• Directive:
Reproduce every line of the records below without changing anything.

• Raw records:
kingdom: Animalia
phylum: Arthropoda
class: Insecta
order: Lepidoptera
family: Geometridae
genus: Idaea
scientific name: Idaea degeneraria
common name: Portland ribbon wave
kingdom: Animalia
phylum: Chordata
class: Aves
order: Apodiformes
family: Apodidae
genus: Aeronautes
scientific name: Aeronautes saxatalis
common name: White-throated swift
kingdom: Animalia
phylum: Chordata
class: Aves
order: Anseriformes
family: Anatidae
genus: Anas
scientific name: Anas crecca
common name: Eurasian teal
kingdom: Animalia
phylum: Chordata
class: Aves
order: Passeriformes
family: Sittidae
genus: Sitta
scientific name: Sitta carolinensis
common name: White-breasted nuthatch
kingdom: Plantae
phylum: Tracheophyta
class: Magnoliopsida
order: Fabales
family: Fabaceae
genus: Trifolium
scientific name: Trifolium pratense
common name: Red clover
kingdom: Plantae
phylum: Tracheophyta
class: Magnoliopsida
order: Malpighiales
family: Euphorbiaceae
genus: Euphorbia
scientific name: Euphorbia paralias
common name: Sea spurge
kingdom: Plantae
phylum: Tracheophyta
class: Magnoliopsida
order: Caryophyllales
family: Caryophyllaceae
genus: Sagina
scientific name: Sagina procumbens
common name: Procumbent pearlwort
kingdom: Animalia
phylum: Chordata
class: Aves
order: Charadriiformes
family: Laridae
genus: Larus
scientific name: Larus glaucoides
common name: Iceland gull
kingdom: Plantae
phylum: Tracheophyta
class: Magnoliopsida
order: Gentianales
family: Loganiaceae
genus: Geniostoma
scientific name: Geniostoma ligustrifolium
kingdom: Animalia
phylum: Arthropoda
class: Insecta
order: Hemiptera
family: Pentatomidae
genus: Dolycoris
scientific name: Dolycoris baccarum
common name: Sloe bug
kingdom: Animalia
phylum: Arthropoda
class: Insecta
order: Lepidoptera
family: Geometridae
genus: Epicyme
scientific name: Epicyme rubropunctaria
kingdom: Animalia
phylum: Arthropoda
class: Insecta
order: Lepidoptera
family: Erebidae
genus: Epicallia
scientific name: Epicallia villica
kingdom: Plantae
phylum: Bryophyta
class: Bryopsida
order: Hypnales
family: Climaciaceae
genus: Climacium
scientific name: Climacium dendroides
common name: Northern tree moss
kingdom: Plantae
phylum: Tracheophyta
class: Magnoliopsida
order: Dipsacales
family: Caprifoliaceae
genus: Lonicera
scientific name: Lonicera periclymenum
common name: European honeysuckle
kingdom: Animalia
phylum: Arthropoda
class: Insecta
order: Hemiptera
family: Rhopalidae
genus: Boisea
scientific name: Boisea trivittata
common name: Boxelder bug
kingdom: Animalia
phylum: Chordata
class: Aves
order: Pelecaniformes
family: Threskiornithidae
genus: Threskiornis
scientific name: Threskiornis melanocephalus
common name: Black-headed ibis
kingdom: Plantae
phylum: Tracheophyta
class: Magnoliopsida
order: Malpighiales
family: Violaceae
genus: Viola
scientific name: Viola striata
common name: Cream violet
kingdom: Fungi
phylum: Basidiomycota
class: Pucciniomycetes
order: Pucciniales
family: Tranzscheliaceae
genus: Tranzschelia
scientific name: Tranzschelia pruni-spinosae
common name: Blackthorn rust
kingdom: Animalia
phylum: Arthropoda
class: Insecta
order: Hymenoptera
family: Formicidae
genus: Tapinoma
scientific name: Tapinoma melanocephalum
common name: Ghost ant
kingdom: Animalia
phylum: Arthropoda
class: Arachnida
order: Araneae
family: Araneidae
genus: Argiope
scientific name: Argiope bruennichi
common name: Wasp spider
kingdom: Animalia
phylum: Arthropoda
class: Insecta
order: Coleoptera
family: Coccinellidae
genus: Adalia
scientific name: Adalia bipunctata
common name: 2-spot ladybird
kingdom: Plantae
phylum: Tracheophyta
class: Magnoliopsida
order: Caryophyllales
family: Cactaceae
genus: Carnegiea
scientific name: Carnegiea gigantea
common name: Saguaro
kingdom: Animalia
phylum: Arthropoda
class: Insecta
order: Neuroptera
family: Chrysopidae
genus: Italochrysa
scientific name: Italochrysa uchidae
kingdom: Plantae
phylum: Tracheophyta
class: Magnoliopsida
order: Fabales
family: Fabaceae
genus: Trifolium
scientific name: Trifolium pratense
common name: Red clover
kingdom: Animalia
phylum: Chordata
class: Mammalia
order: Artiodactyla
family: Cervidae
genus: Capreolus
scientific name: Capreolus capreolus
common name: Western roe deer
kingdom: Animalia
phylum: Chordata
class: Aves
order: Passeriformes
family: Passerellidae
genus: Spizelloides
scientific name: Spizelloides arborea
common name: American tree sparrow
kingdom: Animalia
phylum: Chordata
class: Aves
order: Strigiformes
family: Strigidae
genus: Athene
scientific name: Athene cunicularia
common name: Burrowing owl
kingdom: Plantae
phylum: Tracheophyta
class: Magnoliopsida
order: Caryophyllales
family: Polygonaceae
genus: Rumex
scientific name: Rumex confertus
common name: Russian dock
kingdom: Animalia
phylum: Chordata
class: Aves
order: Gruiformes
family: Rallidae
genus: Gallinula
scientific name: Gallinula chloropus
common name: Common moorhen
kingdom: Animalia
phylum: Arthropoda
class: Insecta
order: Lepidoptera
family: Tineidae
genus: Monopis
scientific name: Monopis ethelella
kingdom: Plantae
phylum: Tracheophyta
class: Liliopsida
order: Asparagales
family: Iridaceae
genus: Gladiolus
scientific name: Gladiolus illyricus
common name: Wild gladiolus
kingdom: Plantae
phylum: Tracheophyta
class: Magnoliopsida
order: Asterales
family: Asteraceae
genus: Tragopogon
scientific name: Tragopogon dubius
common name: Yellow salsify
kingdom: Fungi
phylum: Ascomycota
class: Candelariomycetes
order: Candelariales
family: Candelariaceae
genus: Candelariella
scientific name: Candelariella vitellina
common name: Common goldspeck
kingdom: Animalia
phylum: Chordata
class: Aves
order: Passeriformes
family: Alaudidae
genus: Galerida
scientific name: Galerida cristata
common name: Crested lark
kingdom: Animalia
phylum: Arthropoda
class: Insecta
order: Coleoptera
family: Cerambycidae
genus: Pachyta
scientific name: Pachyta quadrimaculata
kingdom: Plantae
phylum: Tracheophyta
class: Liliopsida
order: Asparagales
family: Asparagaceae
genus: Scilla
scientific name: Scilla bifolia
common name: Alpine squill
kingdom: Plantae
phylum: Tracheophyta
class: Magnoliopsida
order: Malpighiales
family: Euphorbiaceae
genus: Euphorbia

• Task result:
kingdom: Animalia
phylum: Arthropoda
class: Insecta
order: Lepidoptera
family: Geometridae
genus: Idaea
scientific name: Idaea degeneraria
common name: Portland ribbon wave
kingdom: Animalia
phylum: Chordata
class: Aves
order: Apodiformes
family: Apodidae
genus: Aeronautes
scientific name: Aeronautes saxatalis
common name: White-throated swift
kingdom: Animalia
phylum: Chordata
class: Aves
order: Anseriformes
family: Anatidae
genus: Anas
scientific name: Anas crecca
common name: Eurasian teal
kingdom: Animalia
phylum: Chordata
class: Aves
order: Passeriformes
family: Sittidae
genus: Sitta
scientific name: Sitta carolinensis
common name: White-breasted nuthatch
kingdom: Plantae
phylum: Tracheophyta
class: Magnoliopsida
order: Fabales
family: Fabaceae
genus: Trifolium
scientific name: Trifolium pratense
common name: Red clover
kingdom: Plantae
phylum: Tracheophyta
class: Magnoliopsida
order: Malpighiales
family: Euphorbiaceae
genus: Euphorbia
scientific name: Euphorbia paralias
common name: Sea spurge
kingdom: Plantae
phylum: Tracheophyta
class: Magnoliopsida
order: Caryophyllales
family: Caryophyllaceae
genus: Sagina
scientific name: Sagina procumbens
common name: Procumbent pearlwort
kingdom: Animalia
phylum: Chordata
class: Aves
order: Charadriiformes
family: Laridae
genus: Larus
scientific name: Larus glaucoides
common name: Iceland gull
kingdom: Plantae
phylum: Tracheophyta
class: Magnoliopsida
order: Gentianales
family: Loganiaceae
genus: Geniostoma
scientific name: Geniostoma ligustrifolium
kingdom: Animalia
phylum: Arthropoda
class: Insecta
order: Hemiptera
family: Pentatomidae
genus: Dolycoris
scientific name: Dolycoris baccarum
common name: Sloe bug
kingdom: Animalia
phylum: Arthropoda
class: Insecta
order: Lepidoptera
family: Geometridae
genus: Epicyme
scientific name: Epicyme rubropunctaria
kingdom: Animalia
phylum: Arthropoda
class: Insecta
order: Lepidoptera
family: Erebidae
genus: Epicallia
scientific name: Epicallia villica
kingdom: Plantae
phylum: Bryophyta
class: Bryopsida
order: Hypnales
family: Climaciaceae
genus: Climacium
scientific name: Climacium dendroides
common name: Northern tree moss
kingdom: Plantae
phylum: Tracheophyta
class: Magnoliopsida
order: Dipsacales
family: Caprifoliaceae
genus: Lonicera
scientific name: Lonicera periclymenum
common name: European honeysuckle
kingdom: Animalia
phylum: Arthropoda
class: Insecta
order: Hemiptera
family: Rhopalidae
genus: Boisea
scientific name: Boisea trivittata
common name: Boxelder bug
kingdom: Animalia
phylum: Chordata
class: Aves
order: Pelecaniformes
family: Threskiornithidae
genus: Threskiornis
scientific name: Threskiornis melanocephalus
common name: Black-headed ibis
kingdom: Plantae
phylum: Tracheophyta
class: Magnoliopsida
order: Malpighiales
family: Violaceae
genus: Viola
scientific name: Viola striata
common name: Cream violet
kingdom: Fungi
phylum: Basidiomycota
class: Pucciniomycetes
order: Pucciniales
family: Tranzscheliaceae
genus: Tranzschelia
scientific name: Tranzschelia pruni-spinosae
common name: Blackthorn rust
kingdom: Animalia
phylum: Arthropoda
class: Insecta
order: Hymenoptera
family: Formicidae
genus: Tapinoma
scientific name: Tapinoma melanocephalum
common name: Ghost ant
kingdom: Animalia
phylum: Arthropoda
class: Arachnida
order: Araneae
family: Araneidae
genus: Argiope
scientific name: Argiope bruennichi
common name: Wasp spider
kingdom: Animalia
phylum: Arthropoda
class: Insecta
order: Coleoptera
family: Coccinellidae
genus: Adalia
scientific name: Adalia bipunctata
common name: 2-spot ladybird
kingdom: Plantae
phylum: Tracheophyta
class: Magnoliopsida
order: Caryophyllales
family: Cactaceae
genus: Carnegiea
scientific name: Carnegiea gigantea
common name: Saguaro
kingdom: Animalia
phylum: Arthropoda
class: Insecta
order: Neuroptera
family: Chrysopidae
genus: Italochrysa
scientific name: Italochrysa uchidae
kingdom: Plantae
phylum: Tracheophyta
class: Magnoliopsida
order: Fabales
family: Fabaceae
genus: Trifolium
scientific name: Trifolium pratense
common name: Red clover
kingdom: Animalia
phylum: Chordata
class: Mammalia
order: Artiodactyla
family: Cervidae
genus: Capreolus
scientific name: Capreolus capreolus
common name: Western roe deer
kingdom: Animalia
phylum: Chordata
class: Aves
order: Passeriformes
family: Passerellidae
genus: Spizelloides
scientific name: Spizelloides arborea
common name: American tree sparrow
kingdom: Animalia
phylum: Chordata
class: Aves
order: Strigiformes
family: Strigidae
genus: Athene
scientific name: Athene cunicularia
common name: Burrowing owl
kingdom: Plantae
phylum: Tracheophyta
class: Magnoliopsida
order: Caryophyllales
family: Polygonaceae
genus: Rumex
scientific name: Rumex confertus
common name: Russian dock
kingdom: Animalia
phylum: Chordata
class: Aves
order: Gruiformes
family: Rallidae
genus: Gallinula
scientific name: Gallinula chloropus
common name: Common moorhen
kingdom: Animalia
phylum: Arthropoda
class: Insecta
order: Lepidoptera
family: Tineidae
genus: Monopis
scientific name: Monopis ethelella
kingdom: Plantae
phylum: Tracheophyta
class: Liliopsida
order: Asparagales
family: Iridaceae
genus: Gladiolus
scientific name: Gladiolus illyricus
common name: Wild gladiolus
kingdom: Plantae
phylum: Tracheophyta
class: Magnoliopsida
order: Asterales
family: Asteraceae
genus: Tragopogon
scientific name: Tragopogon dubius
common name: Yellow salsify
kingdom: Fungi
phylum: Ascomycota
class: Candelariomycetes
order: Candelariales
family: Candelariaceae
genus: Candelariella
scientific name: Candelariella vitellina
common name: Common goldspeck
kingdom: Animalia
phylum: Chordata
class: Aves
order: Passeriformes
family: Alaudidae
genus: Galerida
scientific name: Galerida cristata
common name: Crested lark
kingdom: Animalia
phylum: Arthropoda
class: Insecta
order: Coleoptera
family: Cerambycidae
genus: Pachyta
scientific name: Pachyta quadrimaculata
kingdom: Plantae
phylum: Tracheophyta
class: Liliopsida
order: Asparagales
family: Asparagaceae
genus: Scilla
scientific name: Scilla bifolia
common name: Alpine squill
kingdom: Plantae
phylum: Tracheophyta
class: Magnoliopsida
order: Malpighiales
family: Euphorbiaceae
genus: Euphorbia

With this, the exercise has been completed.